Signaling markers or other functional or dynamic markers can be chosen for clustering in SPADE as well. All the same principles of running and analyzing apply, but an understanding of the nuances of this approach and the analysis strategy should be understood before running SPADE on these markers. Most of the time, signaling markers will not be selected for clustering, and will instead be analyzed after the SPADE tree is created.
A common mistake in choosing channels for a SPADE analysis is including linearly scaled channels among an otherwise non-linearly scaled collection of channels. Examples of linearly scaled channels can be forward scatter in fluorescence cytometry and cell_length or event_length in mass cytometry (CyTOF). Other channels can be linear as well, and scaling in general should be checked before a SPADE analysis. To learn more about the effect of scale settings on SPADE results, consult the scales section within this article
Another common mistake seen in choosing channels for SPADE is choosing channels that don't contribute to the interpretable categorization of events, but will still affect the analysis results. A good example of this is the time channel. Choosing the time channel in a SPADE analysis will often create nonsensical results. Time itself does not help identify a cell population and thus is not useful for categorization by SPADE. Note that time is often useful to gate out areas of the data that were not captured with high fidelity, but this manual gating step should be done before the SPADE analysis (read more about time gates).
Note: the channels available to cluster on for a SPADE analysis must be common to all files in the experiment. If multiple files have different sets of channels, only those channels common to all files will be available for selection in SPADE. Despite not being able to cluster on channels unique to certain files, the data for these channels will still be present for statistics and visualization after the SPADE run is complete.
Fold change analysis between samples using SPADE is a powerful workflow. Read about it in a dedicated article: Fold Change with SPADE.
For scale settings and SPADE, the general rule is that "SPADE sees what you see" based on the scale settings in the experiment. The exception to this rule, however, is that SPADE doesn't pay attention to scale min or max. Meaning, if data are piled on the edge of the plot, SPADE doesn't see them in this fashion. It sees the data in the natural continuum uninterrupted by scale min and max. The one scale setting affecting SPADE is the scale argument of arcsinh scales. In general, if data are scaled appropriately for normal analysis involving manual gating, then the scale settings are fine for SPADE analysis.
Note that having log based scales may cause SPADE failures due to attempted calculation of the logarithm of a negative number or zero, which are common values within cytometry data. For log-like scaling that handles negative numbers and zero, please use arcsinh scales. Learn more about scale settings.

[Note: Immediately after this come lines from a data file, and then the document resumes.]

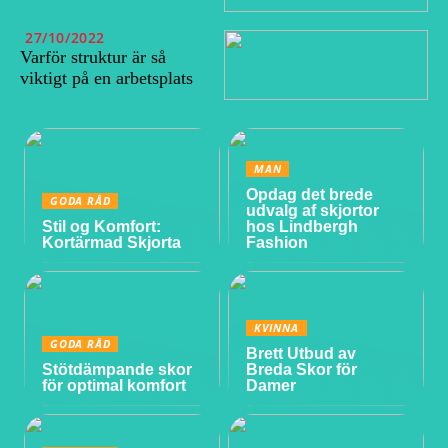
27/10/2022
Varför struktur är så
viktigt på en arbetsplats
MAN
Opdag det brede
GODA RÅD
udvalg af skjortor
Stil og Komfort:
hos Lindbergh
Kortärmad Skjorta
Fashion
KVINNA
GODA RÅD
Brett Utbud av
Stötdämpande skor
Breda Skor för
för optimal komfort
Damer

By default, all sample files within an experiment are included in the SPADE run. Samples cannot currently be dynamically selected for inclusion in the analysis. Use the Selective Clone functionality to create different experiments that are based on the original experiment but with different sets of files. Alternatively, delete samples from the experiment.
Currently the overall number of events in the analysis and the events contributed per file cannot be adjusted. Consider using time gates to create populations with fewer events.